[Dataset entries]
[Start of Attachment]

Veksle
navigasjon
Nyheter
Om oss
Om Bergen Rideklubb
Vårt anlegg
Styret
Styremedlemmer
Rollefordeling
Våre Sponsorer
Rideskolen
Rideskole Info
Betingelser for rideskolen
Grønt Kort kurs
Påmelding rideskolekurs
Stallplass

[End of Attachment]

All entries should be transcribed verbatim.

Exercise answer:
Veksle
navigasjon
Nyheter
Om oss
Om Bergen Rideklubb
Vårt anlegg
Styret
Styremedlemmer
Rollefordeling
Våre Sponsorer
Rideskolen
Rideskole Info
Betingelser for rideskolen
Grønt Kort kurs
Påmelding rideskolekurs
Stallplass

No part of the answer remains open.